Records from a data source:

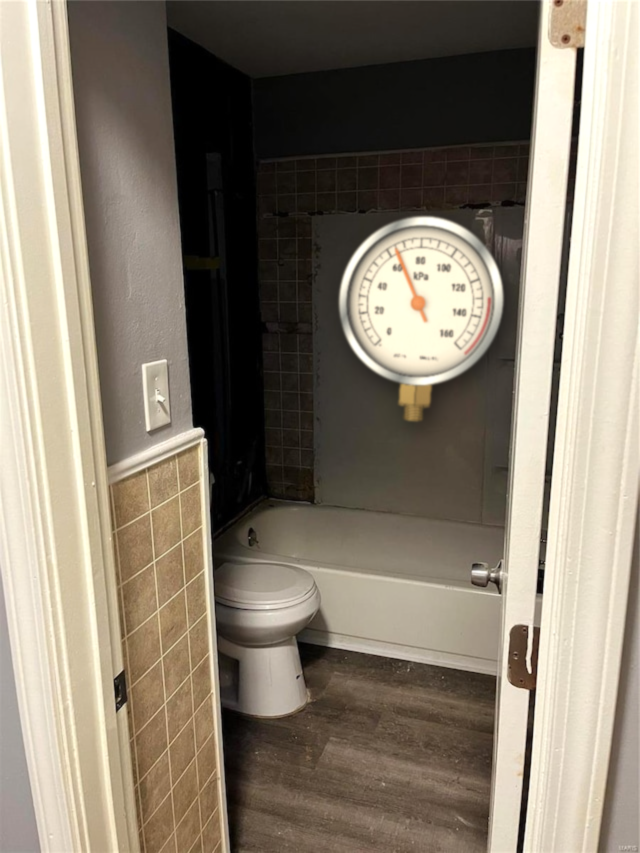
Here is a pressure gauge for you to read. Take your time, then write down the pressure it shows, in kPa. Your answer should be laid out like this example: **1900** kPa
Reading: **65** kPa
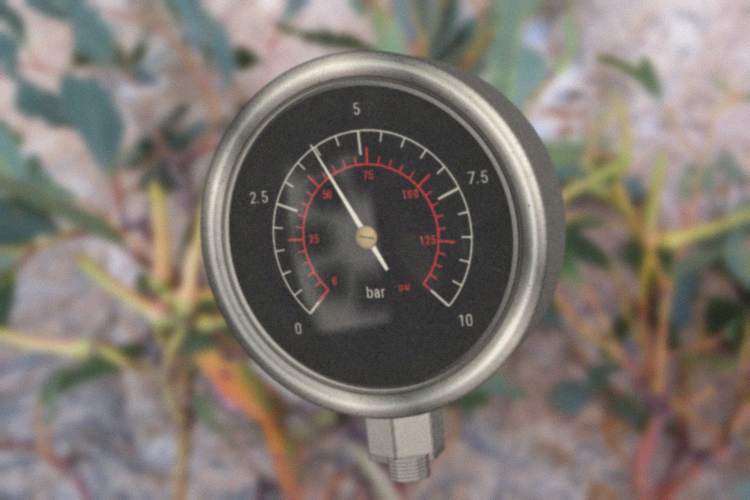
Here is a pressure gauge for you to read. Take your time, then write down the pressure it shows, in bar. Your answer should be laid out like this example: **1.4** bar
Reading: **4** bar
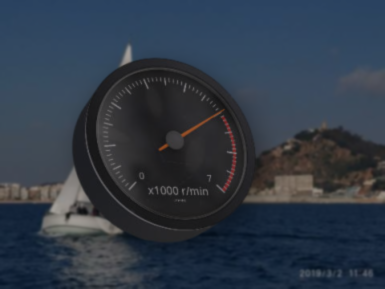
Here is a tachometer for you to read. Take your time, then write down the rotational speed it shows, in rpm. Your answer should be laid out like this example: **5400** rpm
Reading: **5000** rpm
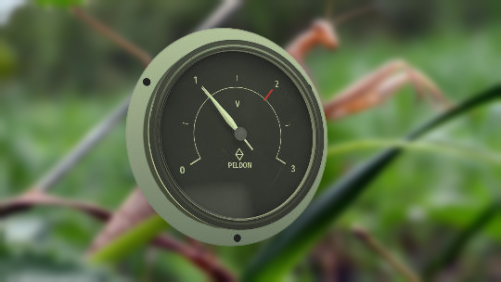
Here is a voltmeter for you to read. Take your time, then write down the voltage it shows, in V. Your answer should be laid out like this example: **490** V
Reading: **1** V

▶ [TASK TO CARRY OUT]
Rewrite everything from the start of the listing down to the line containing "Reading: **5000** rpm" as a JSON list of strings, one string per line, skipping blank lines. Leave the pictures out of the answer.

▶ [REPLY]
[
  "Here is a pressure gauge for you to read. Take your time, then write down the pressure it shows, in kPa. Your answer should be laid out like this example: **1900** kPa",
  "Reading: **65** kPa",
  "Here is a pressure gauge for you to read. Take your time, then write down the pressure it shows, in bar. Your answer should be laid out like this example: **1.4** bar",
  "Reading: **4** bar",
  "Here is a tachometer for you to read. Take your time, then write down the rotational speed it shows, in rpm. Your answer should be laid out like this example: **5400** rpm",
  "Reading: **5000** rpm"
]